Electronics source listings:
"""

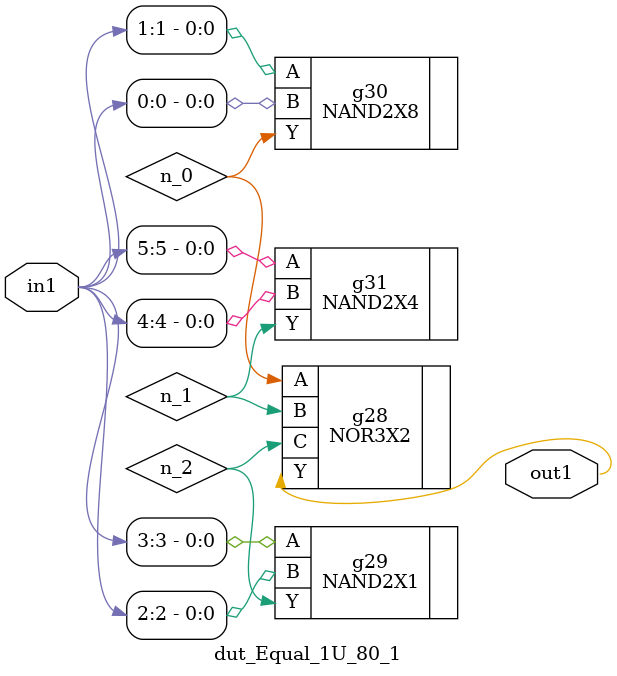
<source format=v>
`timescale 1ps / 1ps


module dut_Equal_1U_80_1(in1, out1);
  input [5:0] in1;
  output out1;
  wire [5:0] in1;
  wire out1;
  wire n_0, n_1, n_2;
  NOR3X2 g28(.A (n_0), .B (n_1), .C (n_2), .Y (out1));
  NAND2X1 g29(.A (in1[3]), .B (in1[2]), .Y (n_2));
  NAND2X4 g31(.A (in1[5]), .B (in1[4]), .Y (n_1));
  NAND2X8 g30(.A (in1[1]), .B (in1[0]), .Y (n_0));
endmodule



</source>
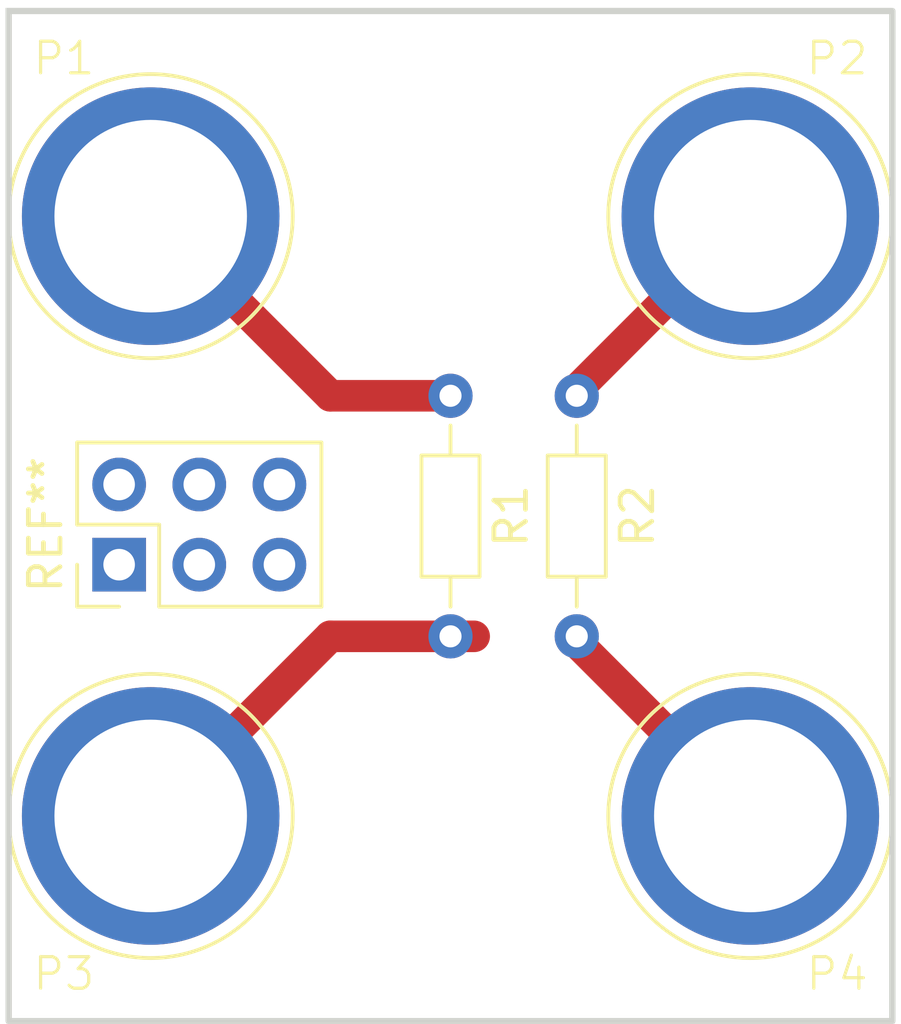
<source format=kicad_pcb>
(kicad_pcb
	(version 20240108)
	(generator "pcbnew")
	(generator_version "8.0")
	(general
		(thickness 1.6)
		(legacy_teardrops no)
	)
	(paper "A4")
	(layers
		(0 "F.Cu" signal)
		(31 "B.Cu" signal)
		(32 "B.Adhes" user "B.Adhesive")
		(33 "F.Adhes" user "F.Adhesive")
		(34 "B.Paste" user)
		(35 "F.Paste" user)
		(36 "B.SilkS" user "B.Silkscreen")
		(37 "F.SilkS" user "F.Silkscreen")
		(38 "B.Mask" user)
		(39 "F.Mask" user)
		(40 "Dwgs.User" user "User.Drawings")
		(41 "Cmts.User" user "User.Comments")
		(42 "Eco1.User" user "User.Eco1")
		(43 "Eco2.User" user "User.Eco2")
		(44 "Edge.Cuts" user)
		(45 "Margin" user)
		(46 "B.CrtYd" user "B.Courtyard")
		(47 "F.CrtYd" user "F.Courtyard")
		(48 "B.Fab" user)
		(49 "F.Fab" user)
		(50 "User.1" user)
		(51 "User.2" user)
		(52 "User.3" user)
		(53 "User.4" user)
		(54 "User.5" user)
		(55 "User.6" user)
		(56 "User.7" user)
		(57 "User.8" user)
		(58 "User.9" user)
	)
	(setup
		(stackup
			(layer "F.SilkS"
				(type "Top Silk Screen")
			)
			(layer "F.Paste"
				(type "Top Solder Paste")
			)
			(layer "F.Mask"
				(type "Top Solder Mask")
				(thickness 0.01)
			)
			(layer "F.Cu"
				(type "copper")
				(thickness 0.035)
			)
			(layer "dielectric 1"
				(type "core")
				(thickness 1.51)
				(material "FR4")
				(epsilon_r 4.5)
				(loss_tangent 0.02)
			)
			(layer "B.Cu"
				(type "copper")
				(thickness 0.035)
			)
			(layer "B.Mask"
				(type "Bottom Solder Mask")
				(thickness 0.01)
			)
			(layer "B.Paste"
				(type "Bottom Solder Paste")
			)
			(layer "B.SilkS"
				(type "Bottom Silk Screen")
			)
			(copper_finish "None")
			(dielectric_constraints no)
		)
		(pad_to_mask_clearance 0)
		(allow_soldermask_bridges_in_footprints no)
		(aux_axis_origin 119.75 63.5)
		(grid_origin 119.75 63.5)
		(pcbplotparams
			(layerselection 0x00010fc_ffffffff)
			(plot_on_all_layers_selection 0x0000000_00000000)
			(disableapertmacros no)
			(usegerberextensions no)
			(usegerberattributes yes)
			(usegerberadvancedattributes yes)
			(creategerberjobfile yes)
			(dashed_line_dash_ratio 12.000000)
			(dashed_line_gap_ratio 3.000000)
			(svgprecision 4)
			(plotframeref no)
			(viasonmask no)
			(mode 1)
			(useauxorigin no)
			(hpglpennumber 1)
			(hpglpenspeed 20)
			(hpglpendiameter 15.000000)
			(pdf_front_fp_property_popups yes)
			(pdf_back_fp_property_popups yes)
			(dxfpolygonmode yes)
			(dxfimperialunits yes)
			(dxfusepcbnewfont yes)
			(psnegative no)
			(psa4output no)
			(plotreference yes)
			(plotvalue yes)
			(plotfptext yes)
			(plotinvisibletext no)
			(sketchpadsonfab no)
			(subtractmaskfromsilk no)
			(outputformat 1)
			(mirror no)
			(drillshape 0)
			(scaleselection 1)
			(outputdirectory "../")
		)
	)
	(net 0 "")
	(net 1 "VCC1")
	(net 2 "VCC2")
	(net 3 "GND1")
	(net 4 "GND2")
	(footprint "Resistor_THT:R_Axial_DIN0204_L3.6mm_D1.6mm_P7.62mm_Horizontal" (layer "F.Cu") (at 133.75 75.69 -90))
	(footprint "Resistor_THT:R_Axial_DIN0204_L3.6mm_D1.6mm_P7.62mm_Horizontal" (layer "F.Cu") (at 137.75 75.69 -90))
	(footprint "Connector_PinHeader_2.54mm:PinHeader_2x03_P2.54mm_Vertical" (layer "F.Cu") (at 123.25 81.04 90))
	(footprint "Festo Template:Banana Jack Custom" (layer "F.Cu") (at 124.5 70))
	(footprint "Festo Template:Banana Jack Custom" (layer "F.Cu") (at 124.5 89))
	(footprint "Festo Template:Banana Jack Custom" (layer "F.Cu") (at 143.5 70))
	(footprint "Festo Template:Banana Jack Custom" (layer "F.Cu") (at 143.5 89))
	(gr_rect
		(start 119.75 63.5)
		(end 147.75 95.5)
		(stroke
			(width 0.2)
			(type default)
		)
		(fill none)
		(layer "Edge.Cuts")
		(uuid "bd1ceed5-7ad6-44a1-a330-4961122e1d68")
	)
	(segment
		(start 129.94 75.69)
		(end 124.25 70)
		(width 1)
		(layer "F.Cu")
		(net 1)
		(uuid "4005b079-64f5-453e-99c8-f1cdf14a1ff9")
	)
	(segment
		(start 133.75 75.69)
		(end 129.94 75.69)
		(width 1)
		(layer "F.Cu")
		(net 1)
		(uuid "d7d637e1-6adc-45b6-b223-afbfa15acf36")
	)
	(segment
		(start 137.75 75.5)
		(end 137.75 75.69)
		(width 0.2)
		(layer "F.Cu")
		(net 2)
		(uuid "639b3b83-c283-4195-b2bf-492cb0d4a94d")
	)
	(segment
		(start 143.25 70)
		(end 137.75 75.5)
		(width 1)
		(layer "F.Cu")
		(net 2)
		(uuid "66bb0fd5-1a27-45f4-9355-f5e05d2b94e2")
	)
	(segment
		(start 134.5 83.31)
		(end 129.94 83.31)
		(width 1)
		(layer "F.Cu")
		(net 3)
		(uuid "278bcf76-d11f-46eb-b5f2-10e5a479ada4")
	)
	(segment
		(start 124.25 89)
		(end 129.845 83.405)
		(width 0.2)
		(layer "F.Cu")
		(net 3)
		(uuid "64c3ef96-9725-48c2-bf9d-c8e56ca0a294")
	)
	(segment
		(start 129.94 83.31)
		(end 124.25 89)
		(width 1)
		(layer "F.Cu")
		(net 3)
		(uuid "a159706b-dcb0-4a31-98fa-a93f9d8e60de")
	)
	(segment
		(start 137.75 83.5)
		(end 137.75 83.31)
		(width 0.2)
		(layer "F.Cu")
		(net 4)
		(uuid "40c38420-6af0-4954-a96c-cfbbbce5a485")
	)
	(segment
		(start 143.25 89)
		(end 137.75 83.5)
		(width 1)
		(layer "F.Cu")
		(net 4)
		(uuid "e76e3aed-3b42-481a-9051-1e2e8bb9afc1")
	)
)

</source>
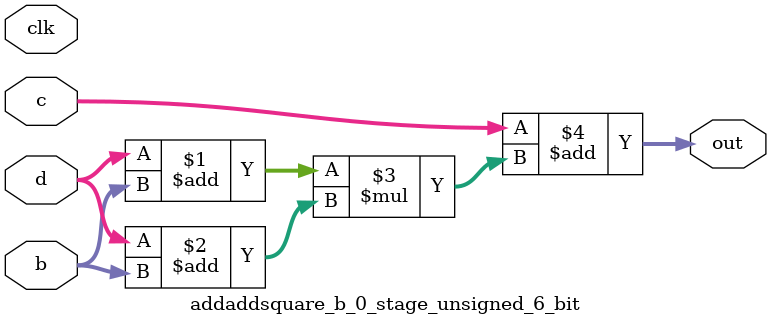
<source format=sv>
(* use_dsp = "yes" *) module addaddsquare_b_0_stage_unsigned_6_bit(
	input  [5:0] b,
	input  [5:0] c,
	input  [5:0] d,
	output [5:0] out,
	input clk);

	assign out = c + ((d + b) * (d + b));
endmodule

</source>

"""

**Prompt**
Your answer should consist only of the lines above between the line holding "(start 134.5 83.31)" and the line holding "(start 137.75 83.5)", inclusive, each transcribed exactly.

**Written response**
		(start 134.5 83.31)
		(end 129.94 83.31)
		(width 1)
		(layer "F.Cu")
		(net 3)
		(uuid "278bcf76-d11f-46eb-b5f2-10e5a479ada4")
	)
	(segment
		(start 124.25 89)
		(end 129.845 83.405)
		(width 0.2)
		(layer "F.Cu")
		(net 3)
		(uuid "64c3ef96-9725-48c2-bf9d-c8e56ca0a294")
	)
	(segment
		(start 129.94 83.31)
		(end 124.25 89)
		(width 1)
		(layer "F.Cu")
		(net 3)
		(uuid "a159706b-dcb0-4a31-98fa-a93f9d8e60de")
	)
	(segment
		(start 137.75 83.5)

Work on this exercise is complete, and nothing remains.